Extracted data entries
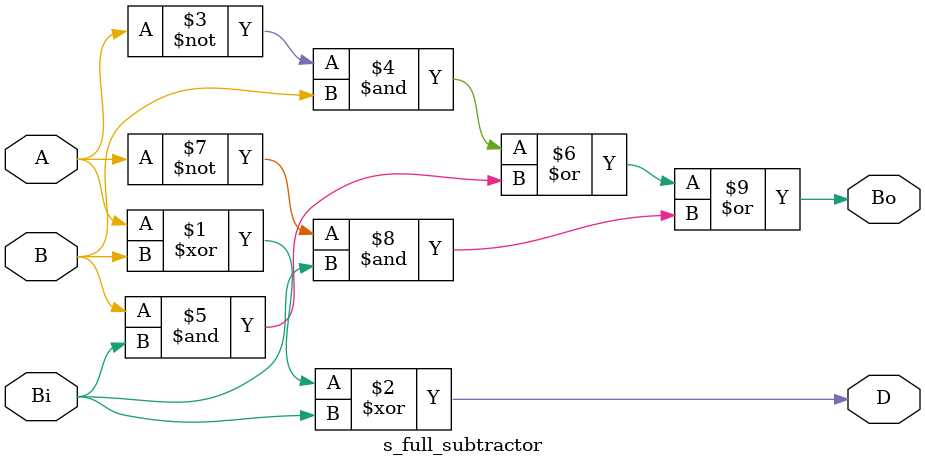
<source format=v>
module s_full_subtractor(input A, B, Bi, output D, Bo);
  assign D = A ^ B ^ Bi;
  assign Bo = (~A & B) | (B & Bi) | (~A & Bi);
endmodule

</source>
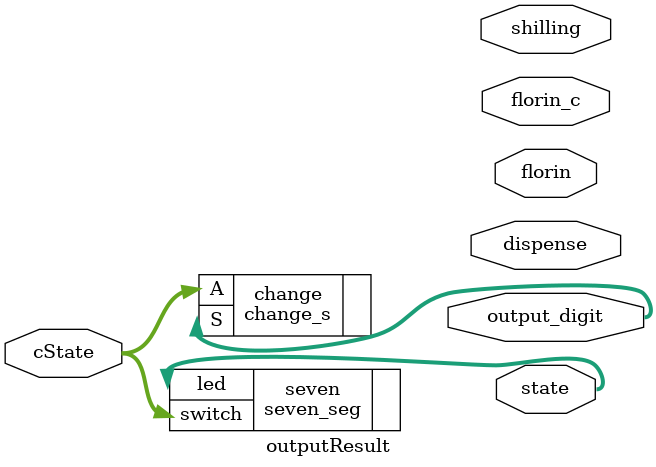
<source format=sv>
module outputResult(
    input logic [3:0] cState,         // Current state in shilling
    output logic [6:0] state,         // 7-segment display for the current state
    output logic [6:0] output_digit,  // 7-segment display for change
    output logic florin,              // Output for florin change
    output logic florin_c,            // Crown change output
    output logic shilling,            // Output for shilling change
    output logic dispense             // LED for dispense
);

seven_seg seven(
    .switch(cState),     
    .led(state)          
);

change_s change(
    .A(cState), 
    .S(output_digit)   
);

endmodule

</source>
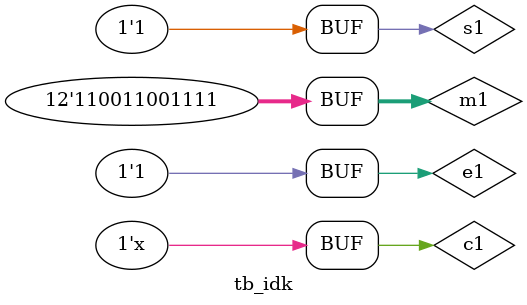
<source format=v>
module register_bank(data,clk);

input [7:0] data;
input clk;

reg[7:0] a,b,c,d,h,l;
wire [7:0] data;
wire [7:0] pswdata;

always @(posedge clk)
begin
  if (a == 8'bxxxxxxxx)
   begin
   a <= data;
   end
  else if (b == 8'bxxxxxxxx)
   begin  
    b <= data;
  end
  else if (c == 8'bxxxxxxxx)
  begin
   c <= data;
   end
  else if (d == 8'bxxxxxxxx)
   begin
    d <= data;
   end

   else if (h == 8'bxxxxxxxx)
    begin
    h <= data;
   end

   else if (l == 8'bxxxxxxxx)
    begin
    l <= data;
   end

  else 
   $display ("no space");

end

endmodule 

/*module transreg(maindata,ack,nack,startreg,stopreg,indata,clkreg,addressreg); 
input [7:0] indata;
input startreg;
input stopreg;
input clkreg;
input addressreg;
output ack;
output nack;
output [11:0] maindata;
reg [11:0] maindata;
integer x = 0;
reg ack;
reg nack;
always @(posedge clkreg)
begin
  if (addressreg != 4'b0001 || startreg == 1'b0)
    $display ("wait");
  else 
     begin
      for (x = 0; x < 8; x = x + 1)
       maindata[x+2] <= indata[x];
     end
     maindata[0] <= startreg;
     maindata[1] <= ack;
     maindata[10] <= nack;
     maindata[11] <= stopreg;
end
recreg r1(.mainvalues(maindata),.tdata(indata),.startbit1(startreg),.endbit1(stopreg),.ack1(ack),.nack1(nack),.clk1(clkreg));
endmodule 

module recreg(mainvalues,tdata,startbit1,endbit1,ack1,nack1,clk1);
input startbit1;
input endbit1;
input ack1;
input nack1;
input clk1;
input [7:0]tdata;
output [11:0] mainvalues;
reg [11:0] mainvalues;
wire [7:0] tdata;
integer y = 0;
wire  starbit1;
wire endbit1;
wire ack1;
wire nack1;

always @(negedge clk1)
  begin
  for (y = 0; y < 8; y = y + 1)
  begin 
   mainvalues[y+2] = tdata[y]; 
  end
  mainvalues[0] = startbit1;
  mainvalues[1] = ack1;
  mainvalues[10] = nack1;
  mainvalues[11] = endbit1;
  end 
endmodule 

module test_idk();
*/

module write(startbit,endbit,clk1,maindata,addreg);
input startbit; 
input endbit;
reg ack = 1'b1;
reg nack = 1'b1;
input clk1;
input [3:0] addreg;
integer k = 0;
input [11:0] maindata;
wire [11:0] maindata;
reg [7:0] datain;

always @(negedge clk1)
begin
if (startbit == 1'b0 | addreg != 4'b0001)
$display ("wait");

else 
begin
for (k = 0; k < 8; k = k + 1)
   datain[k] <= maindata[k+2];
end
end
register_bank r1(.data(datain),.clk(clk1));
endmodule


module tb_idk();
reg s1;
reg e1;
reg c1;
reg [11:0] m1;
write wx(.startbit(s1),.endbit(e1),.clk1(c1),.maindata(m1));
initial
begin
s1 = 1'b1;
e1 = 1'b1;
c1 = 1'b0;
m1 = 12'b110011001111;
end

always 
#5 c1 = ~c1;
endmodule 
</source>
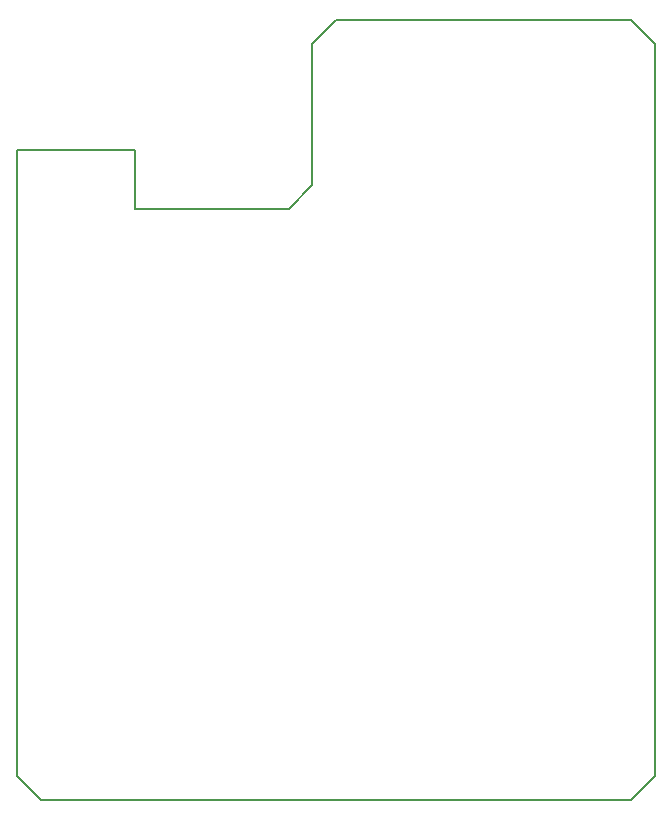
<source format=gbr>
G04 #@! TF.FileFunction,Profile,NP*
%FSLAX46Y46*%
G04 Gerber Fmt 4.6, Leading zero omitted, Abs format (unit mm)*
G04 Created by KiCad (PCBNEW 4.0.6-e0-6349~52~ubuntu16.10.1) date Mon May  8 18:47:24 2017*
%MOMM*%
%LPD*%
G01*
G04 APERTURE LIST*
%ADD10C,0.100000*%
%ADD11C,0.150000*%
G04 APERTURE END LIST*
D10*
D11*
X100000000Y-88000000D02*
X102000000Y-86000000D01*
X100000000Y-100000000D02*
X98000000Y-102000000D01*
X77000000Y-152000000D02*
X75000000Y-150000000D01*
X129000000Y-150000000D02*
X127000000Y-152000000D01*
X127000000Y-86000000D02*
X129000000Y-88000000D01*
X85000000Y-102000000D02*
X98000000Y-102000000D01*
X85000000Y-97000000D02*
X85000000Y-102000000D01*
X75000000Y-97000000D02*
X85000000Y-97000000D01*
X102000000Y-86000000D02*
X127000000Y-86000000D01*
X100000000Y-100000000D02*
X100000000Y-88000000D01*
X75000000Y-150000000D02*
X75000000Y-97000000D01*
X127000000Y-152000000D02*
X77000000Y-152000000D01*
X129000000Y-88000000D02*
X129000000Y-150000000D01*
M02*

</source>
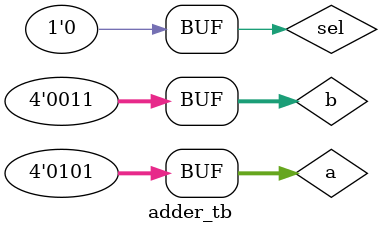
<source format=v>
module adder(a,b,sel,res);

input [3:0]a,b;
input sel;
output [3:0]res;
assign res= sel  ? a+b :a-b ;

endmodule
module adder_tb();

reg [3:0] a,b;
reg sel;
wire [3:0] res;
 adder obj(a,b,sel,res);
initial begin

a= 4'b1101; b=4'b0010 ;sel=1 ; #1000;
a= 4'b0101; b=4'b0011 ; sel=0 ; #1000;
//contains all the trial
end

endmodule

</source>
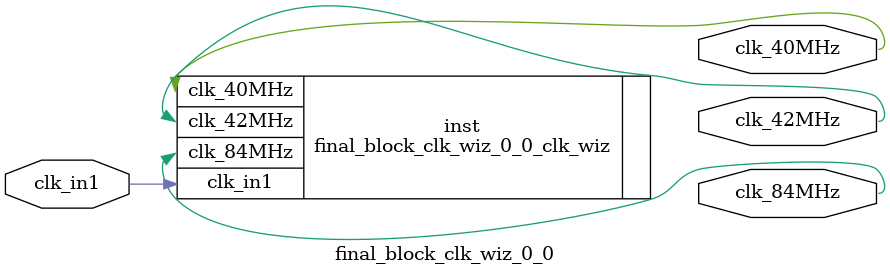
<source format=v>


`timescale 1ps/1ps

(* CORE_GENERATION_INFO = "final_block_clk_wiz_0_0,clk_wiz_v6_0_14_0_0,{component_name=final_block_clk_wiz_0_0,use_phase_alignment=true,use_min_o_jitter=false,use_max_i_jitter=false,use_dyn_phase_shift=false,use_inclk_switchover=false,use_dyn_reconfig=false,enable_axi=0,feedback_source=FDBK_AUTO,PRIMITIVE=MMCM,num_out_clk=3,clkin1_period=8.000,clkin2_period=10.000,use_power_down=false,use_reset=false,use_locked=false,use_inclk_stopped=false,feedback_type=SINGLE,CLOCK_MGR_TYPE=NA,manual_override=false}" *)

module final_block_clk_wiz_0_0 
 (
  // Clock out ports
  output        clk_42MHz,
  output        clk_84MHz,
  output        clk_40MHz,
 // Clock in ports
  input         clk_in1
 );

  final_block_clk_wiz_0_0_clk_wiz inst
  (
  // Clock out ports  
  .clk_42MHz(clk_42MHz),
  .clk_84MHz(clk_84MHz),
  .clk_40MHz(clk_40MHz),
 // Clock in ports
  .clk_in1(clk_in1)
  );

endmodule

</source>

» ACTIVITY:
Go through the data above and find the lines with the word "clkreg". Copy each of those lines.

» TASK ANSWER:
/*module transreg(maindata,ack,nack,startreg,stopreg,indata,clkreg,addressreg); 
input clkreg;
always @(posedge clkreg)
recreg r1(.mainvalues(maindata),.tdata(indata),.startbit1(startreg),.endbit1(stopreg),.ack1(ack),.nack1(nack),.clk1(clkreg));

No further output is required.